_Yönerge_. Avusturya'ya gurbete gidişi anlatan anı yazısını, son cümlesinin ardından gelecek biçimde sürdürün.

_Alıntı metin_.
.....

AVRUPA MİLLİ GÖRÜŞ TEŞKİLATLARI’NDA(AMGT) GEÇEN YILLARIM (I)

ABONE OL
18:09 - 01/10/2020 18:09
0

BEĞENDİM

ABONE OL
Kaplan
Best

AVRUPA MİLLİ GÖRÜŞ TEŞKİLATLARI’NDA(AMGT) GEÇEN YILLARIM (I)

-Gurbet o kadar acı ki ne varsa içimde/ Hepsi bana yabancı, hepsi başka biçimde-

Gurbete Yolculuk

Çiğli Havaalanı’ndayım. İçim sızlıyor. Sevdiklerim arkada kaldı, yalnızım. Eşim ve çocuklarımdan ayrılmak çok zor. Ayağım geriye geriye gidiyor. Üç günlük bu fani dünyada sevdiklerimden ayrı yaşamak da neyin nesidir böyle.  Zülfikar’ım daha 9 yaşında. Hureyre’m ise 4, Gidip gelmemek, gelip de görmemek var. Dilini, dinini bilmediğim kültürüne coğrafyasına yabancı olduğum bir ülkeye gidiyorum. Avusturya’ya.

.....

_Verilen öğeler_.
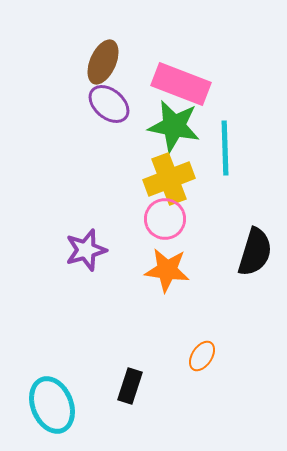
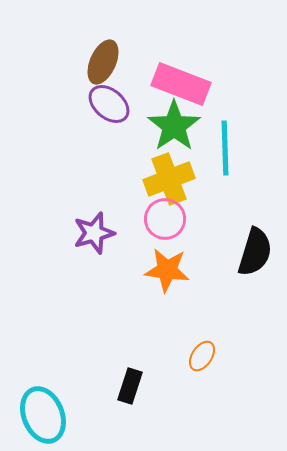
green star: rotated 26 degrees clockwise
purple star: moved 8 px right, 17 px up
cyan ellipse: moved 9 px left, 10 px down
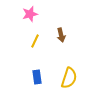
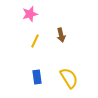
yellow semicircle: rotated 50 degrees counterclockwise
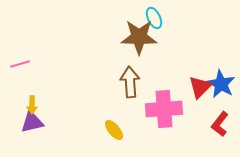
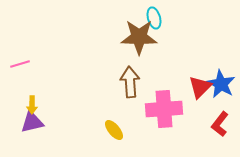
cyan ellipse: rotated 10 degrees clockwise
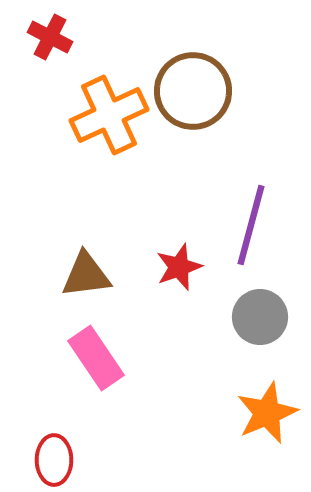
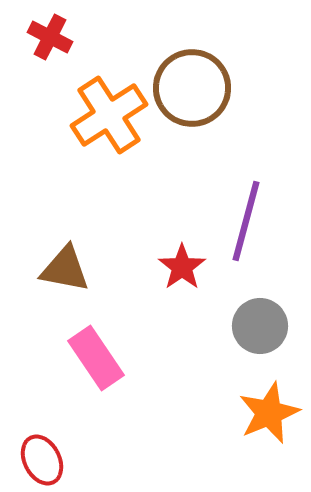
brown circle: moved 1 px left, 3 px up
orange cross: rotated 8 degrees counterclockwise
purple line: moved 5 px left, 4 px up
red star: moved 3 px right; rotated 15 degrees counterclockwise
brown triangle: moved 21 px left, 6 px up; rotated 18 degrees clockwise
gray circle: moved 9 px down
orange star: moved 2 px right
red ellipse: moved 12 px left; rotated 27 degrees counterclockwise
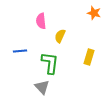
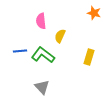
green L-shape: moved 7 px left, 8 px up; rotated 60 degrees counterclockwise
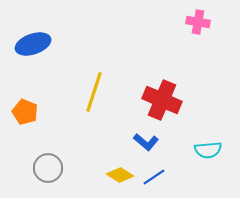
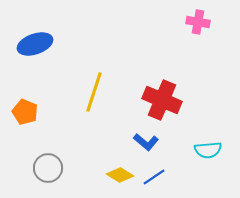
blue ellipse: moved 2 px right
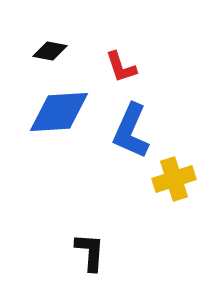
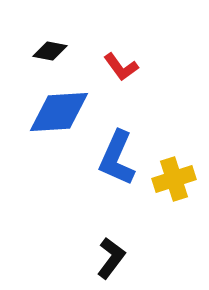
red L-shape: rotated 18 degrees counterclockwise
blue L-shape: moved 14 px left, 27 px down
black L-shape: moved 21 px right, 6 px down; rotated 33 degrees clockwise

.....

_Görev yanıtı_.
Pencere kenarında oturuyorum. Uçak pamuk balyaları gibi öbek öbek olmuş o bembeyaz bulutların üzerinden kuşlar gibi süzülüyor, sanki uçak gitmiyor, olduğu yerde duruyor gibi. Her taraf pamuk köpüğü gibi bembeyaz. Hayallere daldım. Çocukluğumu hatırladım birden. Bir dağ köyünde doğmuşum. Çam ağaçlarının hışırtısı, Ağustos böceklerinin cır cır sesleri ninnim oldu. Keçi çobanlığı yaptım. Çocukluğumu yaşayamadım, mutlu geçen bir günüm olmadı, babamın bana oğlum dediğini hiç duymadım. Anamın güler yüzü ve yaslandığım göğsü ısıttı hep beni. Çok ağladım, çok az güldüm.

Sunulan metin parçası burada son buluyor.